普通は数時間、魔道具を併用しても十時間程度でしょう。
特に体力が低下すると自らの発散魔力量の制御などできません。
ですので、重傷などで体力が著しく低下している場合、最後の手段として地に潜るのです」
「えーと、多少潜っても近くに来ればやはり魔力探知に引っかかるのでは?」
「前に、血族でも水に沈んだら死んじゃうって話はしたよね」
シマが横から口を出す。
「それは聞いた。
酸素がないから、だろう」
「そ、私たちの細胞も酸素呼吸しているから酸素が全くないところでは死んじゃう。
で、よ。
土の中も酸素は少ないでしょう」
言われてみれば、確かに。
人間生き埋めになれば酸素不足で窒息死する。
「土の中では酸素が少ない。
でも、完全にゼロってわけじゃない。
ミミズは生きられるわけだし。
土の中に入った血族の細胞は著しく活動が阻害される。
でも、多くの場合、細胞が完全に死んじゃうほどではない。
復活速度はメチャ遅くなるけど、それだから発散される魔力も最低限になる。
つまり、見つからない」
「周囲に魔力が発散されないぐらい、再生速度も低下するってことか。
でも、魔力発散量を極度に低下させるとしたら、フロンクハイトの枢機卿レベルだと、再生速度をかなり大きく低下させる必要があるよな?」
「その通りです。
何年もかかります。
通常は数時間、せいぜい数日で復活するのが、年単位ですから、数百分の一以下でしょう。
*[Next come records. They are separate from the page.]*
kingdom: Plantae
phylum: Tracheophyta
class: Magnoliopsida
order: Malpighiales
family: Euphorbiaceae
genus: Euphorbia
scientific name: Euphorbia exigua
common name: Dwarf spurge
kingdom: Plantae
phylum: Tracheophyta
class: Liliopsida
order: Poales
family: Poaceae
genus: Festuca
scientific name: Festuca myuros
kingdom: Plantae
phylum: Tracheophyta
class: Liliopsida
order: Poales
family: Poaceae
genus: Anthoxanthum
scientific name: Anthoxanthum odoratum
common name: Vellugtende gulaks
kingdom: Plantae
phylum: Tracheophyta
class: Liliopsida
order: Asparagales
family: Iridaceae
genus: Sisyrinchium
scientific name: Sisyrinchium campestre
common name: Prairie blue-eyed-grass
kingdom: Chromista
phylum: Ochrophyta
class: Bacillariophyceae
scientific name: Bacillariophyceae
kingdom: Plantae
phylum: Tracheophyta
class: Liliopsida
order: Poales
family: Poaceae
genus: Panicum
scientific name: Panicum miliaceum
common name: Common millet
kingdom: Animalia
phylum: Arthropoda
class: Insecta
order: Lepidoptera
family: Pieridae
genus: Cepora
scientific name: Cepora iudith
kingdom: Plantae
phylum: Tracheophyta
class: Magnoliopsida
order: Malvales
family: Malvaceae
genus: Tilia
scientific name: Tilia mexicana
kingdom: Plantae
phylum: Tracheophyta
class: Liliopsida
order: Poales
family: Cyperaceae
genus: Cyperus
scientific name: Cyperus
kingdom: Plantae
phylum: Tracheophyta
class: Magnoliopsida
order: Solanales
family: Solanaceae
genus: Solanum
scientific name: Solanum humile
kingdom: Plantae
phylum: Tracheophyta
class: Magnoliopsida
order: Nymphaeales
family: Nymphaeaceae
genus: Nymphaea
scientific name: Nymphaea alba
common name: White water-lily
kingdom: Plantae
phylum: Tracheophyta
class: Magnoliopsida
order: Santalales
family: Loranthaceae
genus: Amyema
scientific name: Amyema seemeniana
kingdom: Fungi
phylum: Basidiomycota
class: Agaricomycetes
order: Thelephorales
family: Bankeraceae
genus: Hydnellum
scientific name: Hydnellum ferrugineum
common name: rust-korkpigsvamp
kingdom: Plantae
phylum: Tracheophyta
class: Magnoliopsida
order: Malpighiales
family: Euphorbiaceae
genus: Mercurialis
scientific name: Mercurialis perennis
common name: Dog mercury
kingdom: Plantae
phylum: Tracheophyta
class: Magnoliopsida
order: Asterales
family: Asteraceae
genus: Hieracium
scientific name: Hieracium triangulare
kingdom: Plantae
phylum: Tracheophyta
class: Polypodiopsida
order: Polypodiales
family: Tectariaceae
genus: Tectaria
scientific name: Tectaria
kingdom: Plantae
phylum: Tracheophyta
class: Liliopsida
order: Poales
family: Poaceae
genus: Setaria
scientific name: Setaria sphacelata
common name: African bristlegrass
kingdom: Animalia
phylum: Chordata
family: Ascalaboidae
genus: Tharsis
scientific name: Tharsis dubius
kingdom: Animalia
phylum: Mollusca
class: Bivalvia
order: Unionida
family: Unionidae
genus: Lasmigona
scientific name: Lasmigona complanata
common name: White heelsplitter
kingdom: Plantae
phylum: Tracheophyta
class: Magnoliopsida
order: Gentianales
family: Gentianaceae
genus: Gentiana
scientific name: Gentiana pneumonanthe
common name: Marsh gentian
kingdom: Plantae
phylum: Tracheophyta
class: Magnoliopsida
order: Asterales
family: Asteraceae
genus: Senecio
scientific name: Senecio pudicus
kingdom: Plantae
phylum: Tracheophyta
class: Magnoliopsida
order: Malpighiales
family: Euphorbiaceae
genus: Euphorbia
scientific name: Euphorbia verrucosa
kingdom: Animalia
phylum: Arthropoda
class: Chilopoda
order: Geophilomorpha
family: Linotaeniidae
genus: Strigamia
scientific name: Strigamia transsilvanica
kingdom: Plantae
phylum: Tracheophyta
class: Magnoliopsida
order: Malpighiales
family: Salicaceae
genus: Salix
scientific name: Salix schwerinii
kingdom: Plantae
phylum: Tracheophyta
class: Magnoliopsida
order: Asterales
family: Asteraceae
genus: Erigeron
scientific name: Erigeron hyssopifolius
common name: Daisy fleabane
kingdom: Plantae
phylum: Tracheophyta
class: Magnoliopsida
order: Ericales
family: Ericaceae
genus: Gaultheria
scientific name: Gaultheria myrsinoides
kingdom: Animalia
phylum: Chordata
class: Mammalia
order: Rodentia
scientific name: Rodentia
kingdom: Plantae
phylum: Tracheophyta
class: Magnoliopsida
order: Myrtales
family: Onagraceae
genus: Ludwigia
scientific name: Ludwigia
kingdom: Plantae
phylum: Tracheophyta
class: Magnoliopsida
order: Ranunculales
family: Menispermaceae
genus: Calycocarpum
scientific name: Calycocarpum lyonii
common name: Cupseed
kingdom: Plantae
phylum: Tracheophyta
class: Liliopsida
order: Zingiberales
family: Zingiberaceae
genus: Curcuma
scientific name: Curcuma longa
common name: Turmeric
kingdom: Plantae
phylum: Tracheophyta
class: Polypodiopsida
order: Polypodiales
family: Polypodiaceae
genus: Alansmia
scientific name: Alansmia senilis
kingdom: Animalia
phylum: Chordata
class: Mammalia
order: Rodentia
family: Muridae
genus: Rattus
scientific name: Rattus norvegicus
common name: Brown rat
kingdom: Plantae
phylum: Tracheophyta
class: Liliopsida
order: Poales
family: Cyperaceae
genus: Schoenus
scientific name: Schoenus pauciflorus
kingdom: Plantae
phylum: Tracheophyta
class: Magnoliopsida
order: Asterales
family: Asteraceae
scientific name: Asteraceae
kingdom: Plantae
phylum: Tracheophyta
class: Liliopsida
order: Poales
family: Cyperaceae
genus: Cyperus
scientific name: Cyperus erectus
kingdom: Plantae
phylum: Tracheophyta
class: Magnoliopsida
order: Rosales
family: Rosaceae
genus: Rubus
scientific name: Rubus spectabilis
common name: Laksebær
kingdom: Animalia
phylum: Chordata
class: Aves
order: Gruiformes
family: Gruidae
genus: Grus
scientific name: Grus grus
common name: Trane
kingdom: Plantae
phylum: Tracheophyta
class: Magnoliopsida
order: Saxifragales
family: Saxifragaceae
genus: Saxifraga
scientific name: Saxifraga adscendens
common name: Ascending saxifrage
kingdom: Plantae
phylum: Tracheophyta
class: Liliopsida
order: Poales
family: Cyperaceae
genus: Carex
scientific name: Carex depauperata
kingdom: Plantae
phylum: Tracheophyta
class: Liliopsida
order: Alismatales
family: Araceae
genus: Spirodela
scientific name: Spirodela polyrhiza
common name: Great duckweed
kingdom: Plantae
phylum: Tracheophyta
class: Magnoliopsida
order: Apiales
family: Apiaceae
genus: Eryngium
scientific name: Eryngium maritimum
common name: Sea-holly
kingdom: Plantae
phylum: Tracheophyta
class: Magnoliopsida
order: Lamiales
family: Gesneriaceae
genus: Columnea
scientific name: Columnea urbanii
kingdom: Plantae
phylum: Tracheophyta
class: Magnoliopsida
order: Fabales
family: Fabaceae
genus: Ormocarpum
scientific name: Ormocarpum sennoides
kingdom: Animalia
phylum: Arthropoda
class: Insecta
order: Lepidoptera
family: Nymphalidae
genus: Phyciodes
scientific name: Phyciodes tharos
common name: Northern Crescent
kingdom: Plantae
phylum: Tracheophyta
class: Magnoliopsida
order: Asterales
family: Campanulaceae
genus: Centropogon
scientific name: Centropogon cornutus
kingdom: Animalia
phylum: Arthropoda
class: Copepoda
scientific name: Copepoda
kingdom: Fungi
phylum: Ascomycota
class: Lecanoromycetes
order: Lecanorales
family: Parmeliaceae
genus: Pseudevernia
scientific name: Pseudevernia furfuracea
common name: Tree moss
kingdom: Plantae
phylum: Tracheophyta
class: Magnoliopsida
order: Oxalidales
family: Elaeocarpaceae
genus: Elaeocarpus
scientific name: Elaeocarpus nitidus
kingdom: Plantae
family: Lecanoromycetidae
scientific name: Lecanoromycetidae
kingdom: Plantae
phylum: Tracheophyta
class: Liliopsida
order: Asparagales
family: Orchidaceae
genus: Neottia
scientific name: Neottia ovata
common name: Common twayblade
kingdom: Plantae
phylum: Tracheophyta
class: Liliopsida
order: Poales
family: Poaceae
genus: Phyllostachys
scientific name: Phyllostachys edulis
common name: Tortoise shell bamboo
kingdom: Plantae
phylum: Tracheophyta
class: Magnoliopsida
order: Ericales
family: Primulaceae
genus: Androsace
逆に言えば敵を欺くためには、それぐらい再生速度を低下させる必要があるわけです」
シノさんが怜悧な笑顔で続ける。
「その方法、いろいろと問題ありそうですが?」
「ええ、リスクが大きいので最終手段です。
地面の上が整地されて酸素供給量が低下し再生速度よりも腐敗速度が上回ってしまったとか、再生途中で狼に食われたとか、失敗例も多く聞きます。
蘇生に成功しても、記憶が大きく失われていて、何が何だか分からなくなっていたという例も聞きます。
ただ、フロンクハイトの枢機卿のような五百年以上生きている血族では独自の方法が色々とあるそうです。
可能性は考慮すべきでしょう」
「対策は?」
「特にないですね」
シノさんが両手を上げる。
「現実問題として、そこら中掘り返すことは不可能です。
微弱な魔力を頼りに、という話もありますが、近くに他の魔力発生源があれば、紛れてしまいます。
土に潜られる前に止めを刺すほか無いでしょう」
うーむ、一応聞いては見たが、対策なしか。
微弱な魔力、・・・うん、オレは特にダメだな。
今回、従魔導士を大量に採用した。
本人たちは魔力量の序列を気にしていたが、オレから見れば、みんな同じに見えた。
オレは多少の威圧はスルーしちゃうぐらいで、微量の魔力検知は下手である。